Keindahan tari-tarian tradisional Indonesia dan alunan gamelan yang merdu telah menarik hati warga AS, Claire-Marie Hefner, yang akrab disapa Claire untuk mempelajari kesenian Indonesia lebih dalam.
Semua ini berawal ketika Claire ikut dengan orang tuanya tinggal di Yogyakarta pada tahun 1999. Pada waktu itu orang tua Claire yang berprofesi sebagai ahli antropologi tengah melakukan penelitian di Indonesia.
“Satu tahun bersama keluarga sambil belajar di sekolah internasional di Yogyakarta dan mulai belajar tari Bali dengan orang Bali yang mengajar di Yogyakarta,” papar Claire dalam bahasa Indonesia yang fasih kepada VOA baru-baru ini.
Sejak itu Claire jadi sering kembali ke Indonesia untuk mempelajari bahasa Indonesia. Lama-lama ia jadi merasa lebih nyaman jika berbicara dengan penduduk lokal.
“Kalau bisa bahasanya enak sekali kalau bisa ngobrol sama orang Indonesia, karena orang pasti senang dan lebih ramah lagi kalau pakai bahasa Indonesia,” ujar Claire sambil bercanda.
Ketertarikan Claire terhadap kesenian Indonesia berlanjut hingga ke AS. Ia jadi sering ikut pementasan tari Bali dan pernah menari bersama kelompok gamelan Galak Tika di Massachusetts Institute of Technology di Boston, Massachusetts ketika masih duduk di bangku SMP dan SMA.
Tidak hanya itu, dalam dua tahun terakhir, perempuan penggemar gado-gado dan pecel ini mulai mendalami gamelan Jawa. Ia bahkan ditunjuk sebagai pembimbing kelompok gamelan di Emory University.
Di Emory, terdapat jurusan musik yang memang mengajarkan cara bermain gamelan. Memang sudah tidak mengherankan lagi jika banyak pertunjukan kesenian Indonesia di berbagai negara bagian di AS yang menampilkan warga lokal.

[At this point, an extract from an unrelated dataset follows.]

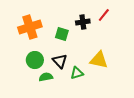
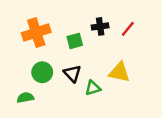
red line: (104, 15) -> (128, 29), moved
green square: (62, 34) -> (75, 41), turned -32
green semicircle: (46, 77) -> (25, 98), moved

Belum lama ini, Claire ikut bermain gamelan dalam pertunjukan kesenian Indonesia di Emory University yang juga menampilkan wayang dan tari Bali. Ia bekerja sama dengan dalang asal Indonesia, Midiyanto, yang menjadi pengajar di University of California, Berkeley, dan juga I Made Lasmawan, pengajar di beberapa universitas di Colorado, yang menabuh kendang di pertunjukan tersebut.
“Asyik, ada lebih dari 200 orang (yang datang) jadi penuh teaternya dan ada banyak anak-anak kecil. Mereka diundang duduk dekat dalangnya biar mereka bisa menonton wayang kulit itu bergerak dan mereka senang sekali. Kita melihat dari senyumnya,” kata Claire.
Kalau bermain gamelan, biasanya Claire kebagian untuk memainkan instrumen Bonang. Sedangkan kalau menari, Claire mengaku lebih suka menarikan tarian yang gagah seperti Taruna Jaya dan Panji Semirang.
“Tapi pernah juga belajar Oleg dan Legong Keraton jadi macam-macam,” ungkap perempuan yang menyebut Yogyakarta sebagai kota favoritnya di Indonesia
Minat orang tua Claire terhadap bidang antropologi ternyata menurun kepadanya. Claire yang kini tengah menekuni program S3 jurusan Antropologi di Emory University di Atlanta, Georgia, juga memfokuskan penelitiannya kepada Indonesia. Ia belajar mengenai pendidikan islam dan sosialisasi gender di Indonesia, dimana ia pernah melakukan penelitian di dua pesantren di Yogjakarta pada tahun 2011 hingga 2013. Clare pun sempat lama tinggal di pesantren dan Madrasah di Yogyakarta.
“Saya punya pengalaman yang indah dan unik di pesantren dan terasa karena banyak teman disitu. Banyak pengalaman yang indah dan juga menarik,” kenang perempuan yang juga senang mengunjungi kota Malang dan Solo ini.
Pengalamannya berinteraksi dengan para penduduk lokal meninggalkan kesan tersendiri di hati Claire. Menurutnya orang-orang Indonesia sangat ramah.
“Khusus mungkin orang Jawa, karena saya lebih banyak pengalaman sama orang jawa,” ujar Claire. “Mereka sangat mementingkan sopan santun dan karakteristik halus. Saya kira itu indah dan enak kalau bisa ikut dengan gaya budaya seperti itu,” lanjutnya.
Apakah dengan sering berkunjung ke Yogyakarta telah membuat Claire jadi mahir berbahasa Jawa?
“Dereng saget,” jawabnya sambil tertawa.
Rencananya tahun 2015 ini Claire berencana untuk kembali berkunjung ke Indonesia, sekaligus melanjutkan penelitiannya.